Desenho de coral feito por Conrad Gesner, do livro De omni rerum fossilium gemmis, lapidibus et huius-modi Tiguri I. Gesnerus, 1565

Apesar de suas bases simples, o advento da sistemática filogenética resultou em surpreendentes mudanças no entendimento das relações evolutivas entre os seres vivos. Descobriu-se que muitos grupos taxonômicos tradicionalmente aceitos, como répteis ou peixes, na realidade não são válidos, pois não compartilham um ancestral comum exclusivo. Naturalmente, tais descobertas resultaram em numerosos rearranjos na classificação dos vários grupos de seres vivos.
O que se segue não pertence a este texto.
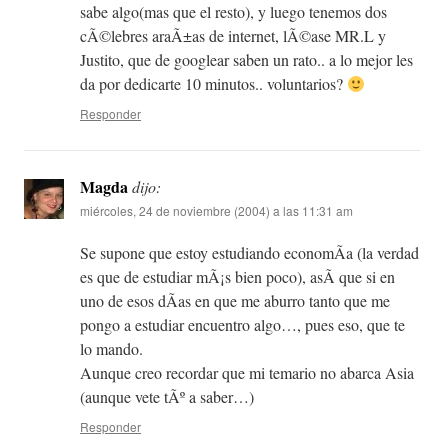
sabe algo(mas que el resto), y luego tenemos dos
cÃ©lebres araÃ±as de internet, lÃ©ase MR.L y
Justito, que de googlear saben un rato.. a lo mejor les
da por dedicarte 10 minutos.. voluntarios?
Responder
Magda
dijo:
miércoles, 24 de noviembre (2004) a las 11:31 am
Se supone que estoy estudiando economÃ­a (la verdad
es que de estudiar mÃ¡s bien poco), asÃ­ que si en
uno de esos dÃ­as en que me aburro tanto que me
pongo a estudiar encuentro algo…, pues eso, que te
lo mando.
Aunque creo recordar que mi temario no abarca Asia
(aunque vete tÃº a saber…)
Responder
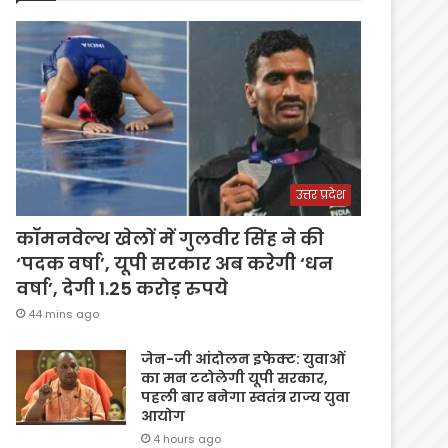
उत्तर प्रदेश
कॉमनवेल्थ खेलों में गुलवीर सिंह ने की
‘पदक वर्षा’, यूपी सरकार अब करेगी ‘धन
वर्षा’, देगी 1.25 करोड़ रुपये
44 mins ago
जेन-जी आंदोलन इफेक्ट: युवाओं
का मन टटोलेगी यूपी सरकार,
पहली बार बनेगा स्वतंत्र राज्य युवा
आयोग
4 hours ago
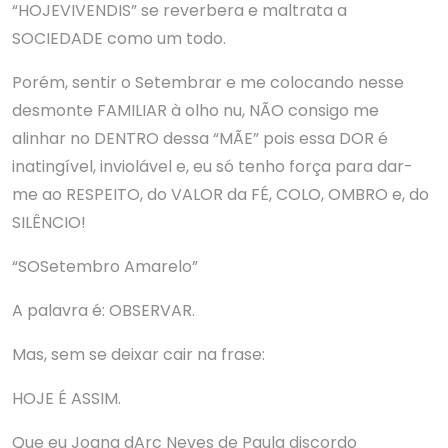
“HOJEVIVENDIS” se reverbera e maltrata a
SOCIEDADE como um todo.
Porém, sentir o Setembrar e me colocando nesse
desmonte FAMILIAR à olho nu, NÃO consigo me
alinhar no DENTRO dessa “MÃE” pois essa DOR é
inatingível, inviolável e, eu só tenho força para dar-
me ao RESPEITO, do VALOR da FÉ, COLO, OMBRO e, do
SILÊNCIO!
“SOSetembro Amarelo”
A palavra é: OBSERVAR.
Mas, sem se deixar cair na frase:
HOJE É ASSIM.
Que eu Joana dArc Neves de Paula discordo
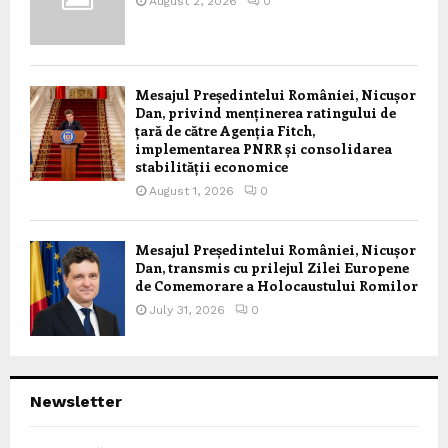
August 2, 2026
0
Mesajul Președintelui României, Nicușor
Dan, privind menținerea ratingului de
țară de către Agenția Fitch,
implementarea PNRR și consolidarea
stabilității economice
August 1, 2026
0
Mesajul Președintelui României, Nicușor
Dan, transmis cu prilejul Zilei Europene
de Comemorare a Holocaustului Romilor
July 31, 2026
0
Newsletter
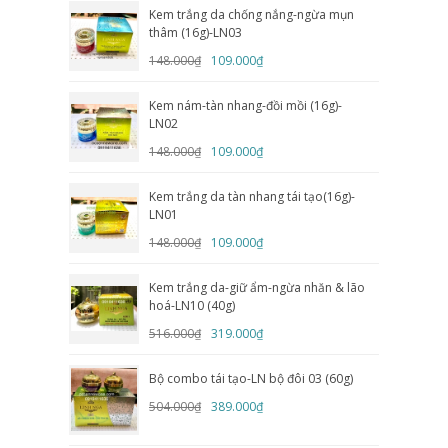
Kem trắng da chống nắng-ngừa mụn
thâm (16g)-LN03
148.000₫
109.000₫
Kem nám-tàn nhang-đồi mồi (16g)-
LN02
148.000₫
109.000₫
Kem trắng da tàn nhang tái tạo(16g)-
LN01
148.000₫
109.000₫
Kem trắng da-giữ ẩm-ngừa nhăn & lão
hoá-LN10 (40g)
516.000₫
319.000₫
Bộ combo tái tạo-LN bộ đôi 03 (60g)
504.000₫
389.000₫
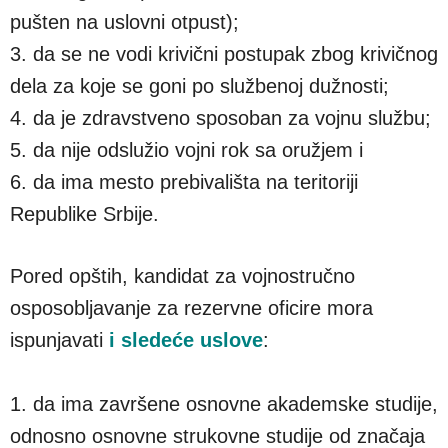
pušten na uslovni otpust);
3. da se ne vodi krivični postupak zbog krivičnog
dela za koje se goni po službenoj dužnosti;
4. da je zdravstveno sposoban za vojnu službu;
5. da nije odslužio vojni rok sa oružjem i
6. da ima mesto prebivališta na teritoriji
Republike Srbije.
Pored opštih, kandidat za vojnostručno
osposobljavanje za rezervne oficire mora
ispunjavati
i sledeće uslove
:
1. da ima završene osnovne akademske studije,
odnosno osnovne strukovne studije od značaja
A formulação de hipóteses sobre parentesco filogenético é a área de atuação da análise filogenética, campo hoje altamente técnico, com um arsenal metodológico extenso e sofisticado. A proposição de hipóteses filogenéticas é realizada de forma objetiva, quantificada com o auxílio de programas de computador. Entende-se atualmente que a história filogenética dos seres vivos pode ser reconstituída com base nos mais variados sistemas orgânicos, de sequências de DNA a morfologia e padrões de comportamento. Não é possível saber a priori onde a história evolutiva deixou seus traços, de forma que todas as potenciais pistas devem ser investigadas.

A sistemática moderna é também fortemente integrada à biogeografia, que procura explicar como a história evolutiva dos seres vivos se relaciona com a história geológica da Terra. O grau de concordância entre história filogenética e história geológica é notável e faz da biogeografia moderna uma das mais fascinantes áreas de pesquisa em evolução.

Como se pode ver, nada justifica a visão estereotipada, mas que felizmente já começa a se dissipar, de que a sistemática e taxonomia lidam exclusivamente com nomes e classificações. Os resultados da pesquisa em sistemática fornecem os fundamentos evolutivos e comparativos para se realizarem generalizações e interpretações em todos os níveis da biologia, da origem da vida à evolução de biotas.

Fonte: revista Ciência Hoje, São Paulo, v.30, n. 178, dez. 2001.